Côté intelligence artificielle, PipSqueak 2 est sorti mi-avril. Plus stable en personnage, meilleure mémoire, les personnages dérivent moins en cours de conversation. C'est gratuit pour tout le monde. DeepSqueak, le moteur premium réservé aux abonnés c.ai+, a aussi été amélioré. Et Lorebook, l'outil de worldbuilding que les créateurs attendaient depuis le lancement, est annoncé pour bientôt. De quoi poser des règles d'univers, des lieux, des relations entre personnages. Si ça tient ses promesses, les créateurs vont se régaler.

Par contre, des publicités ont débarqué sur le web et l'app en même temps mi-avril. Avant, le site web était le refuge sans pub. C'est fini. La communauté a moyennement apprécié, surtout que certaines pubs redirigent vers des sites douteux.

c.ai Books : l'idée qu'on n'attendait pas

C'est la vraie surprise d'avril 2026 et ça mérite qu'on s'y arrête. Le concept : entrer dans un livre classique du domaine public et le jouer.
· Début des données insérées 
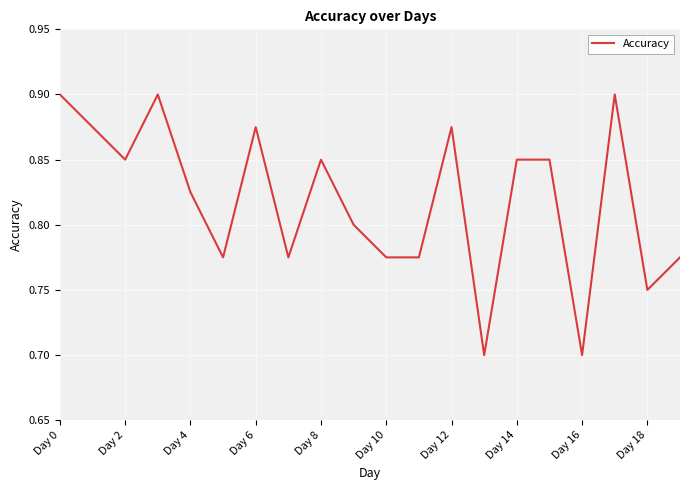

The value at Day 18 is 0.2. True or false?

False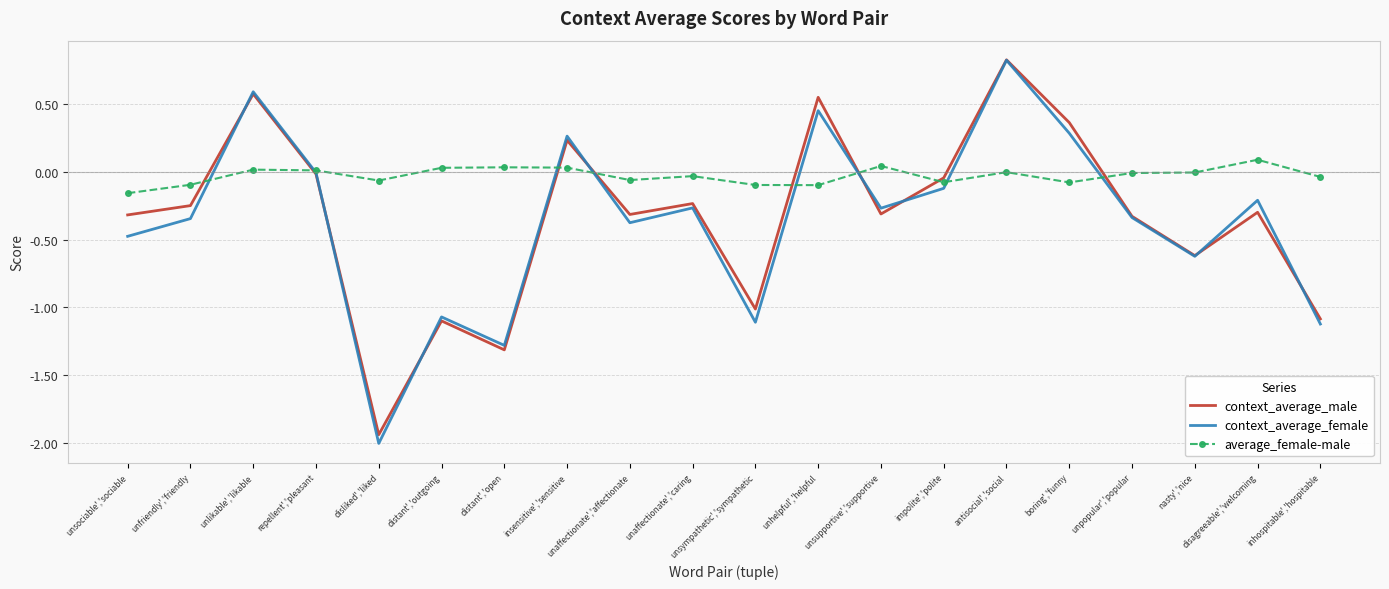

What position from the left is unfriendly','friendly?

2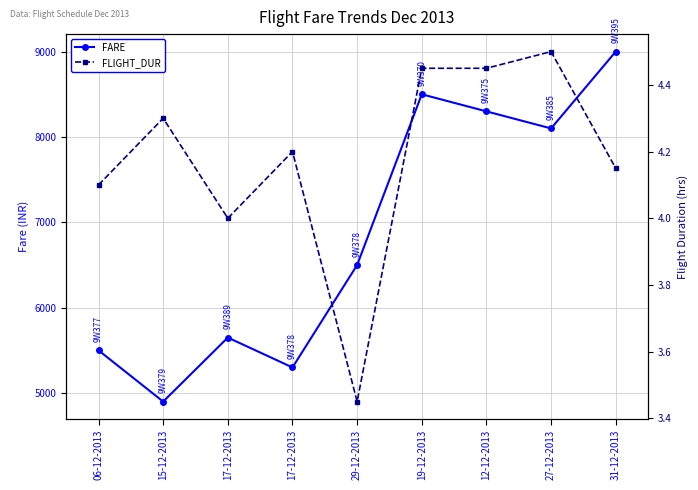

True or false: FARE and FLIGHT_DUR intersect in this chart.

False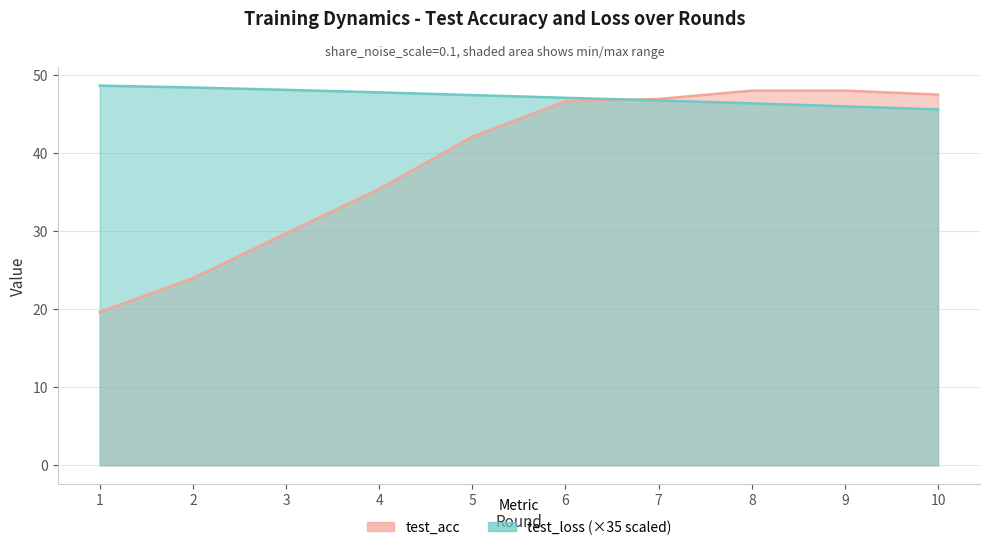

What is the value of the test_loss point at the 3rd from the left?

48.1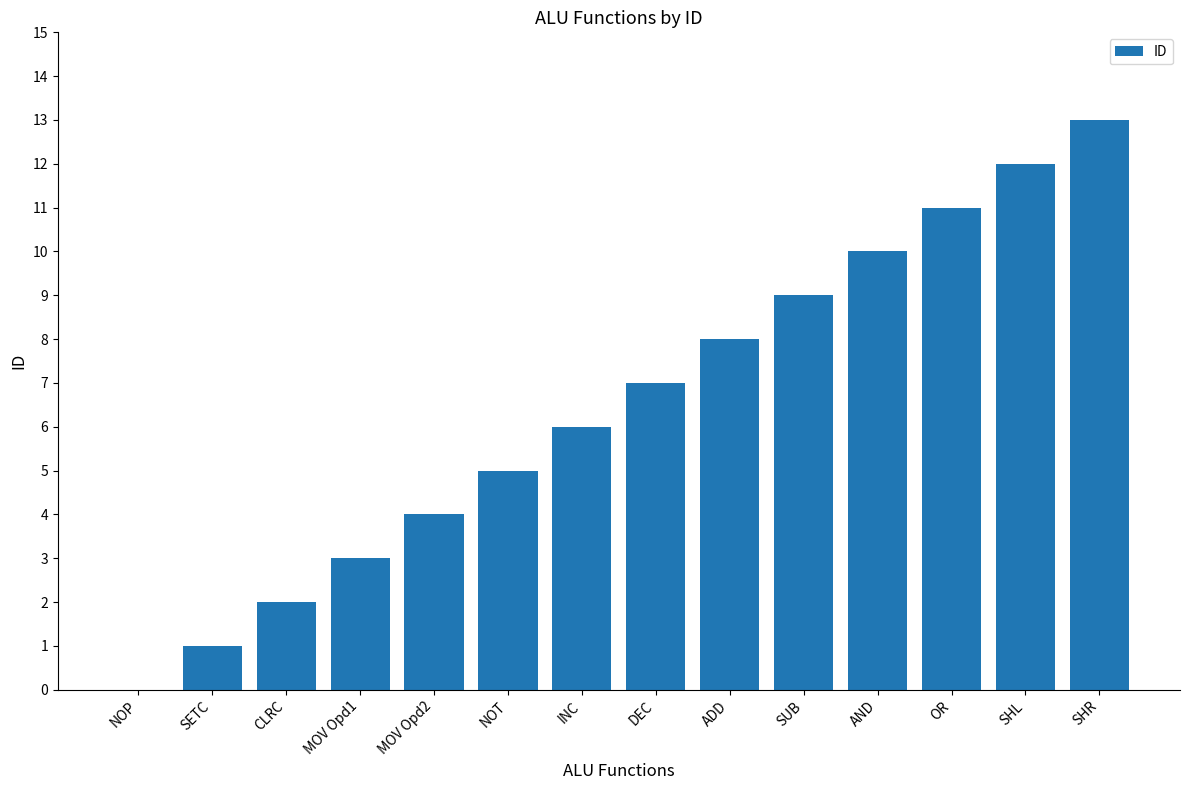

What is the sum of all values?

91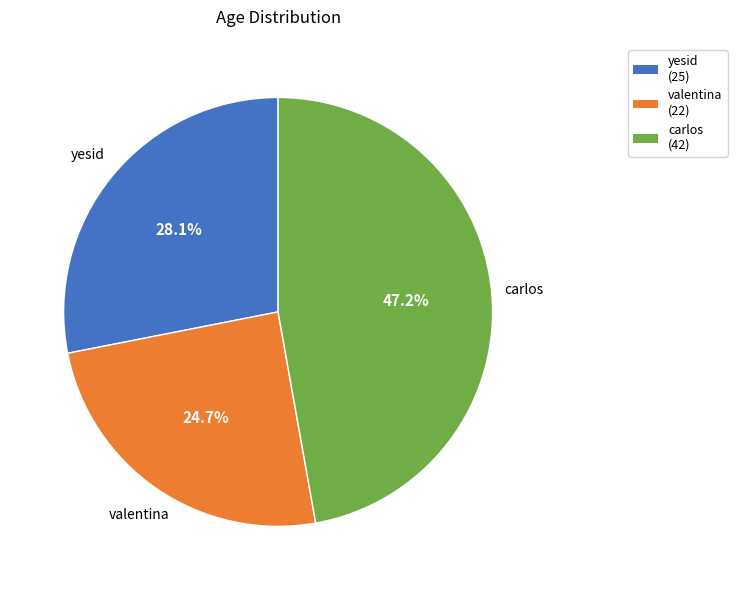

The yesid slice represents 28% of the pie. True or false?

True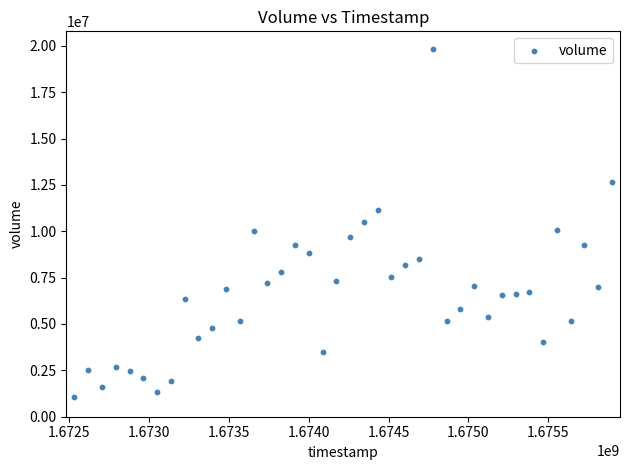

What is the range of Y values (max minus min)?

18766779.4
Plus de 20 titres au lancement, d'Alice au Pays des Merveilles à Dracula en passant par Gatsby et Roméo et Juliette.

Vous choisissez un personnage du livre (ou vous créez le vôtre), et vous avez deux modes : suivre l'intrigue originale ou partir en roleplay libre. La communauté peut aussi créer des remix "Univers Alternatifs", genre Alice au Pays des Merveilles en comédie romantique dans l'espace. Ça n'existe nulle part ailleurs et c'est franchement le genre d'idée qui donne envie de lancer l'app juste pour voir.

Ce que c.ai+ apporte

La version gratuite de Character.AI est déjà très généreuse avec des conversations illimitées. L'abonnement c.ai+ à 9,99 dollars par mois (le moins cher du marché) donne accès aux meilleurs moteurs comme DeepSqueak, supprime les pubs et le mode lent, ajoute les appels vocaux illimités et une meilleure mémoire des personnages. Vous débloquez aussi la personnalisation avancée des chats, un accès anticipé aux nouveautés, et des bonus sur les achats de Charms, la monnaie virtuelle de la plateforme. Pour ceux qui veulent tester sans engagement, la version gratuite suffit largement pour se faire une idée. L'app est disponible sur le Play Store et l'App Store en France, supporte 31 langues et le français tourne bien.

Ce qu'on en pense

La plateforme revendique 3,5 millions de visiteurs quotidiens. C'est probablement la meilleure porte d'entrée pour découvrir le roleplay avec une IA : gratuit, illimité, une bibliothèque de personnages gigantesque, et Books est une idée brillante.

L'histoire de Character.AI dit aussi beaucoup sur l'état de cette industrie. Une plateforme fondée par les inventeurs de la technologie conversationnelle moderne, qui crée un terrain de jeu pour des millions de jeunes et moins jeunes, qui se fait rattraper par la réalité, et qui essaie de se réinventer en plateforme de divertissement narratif. On va garder un œil dessus, c'est sûr.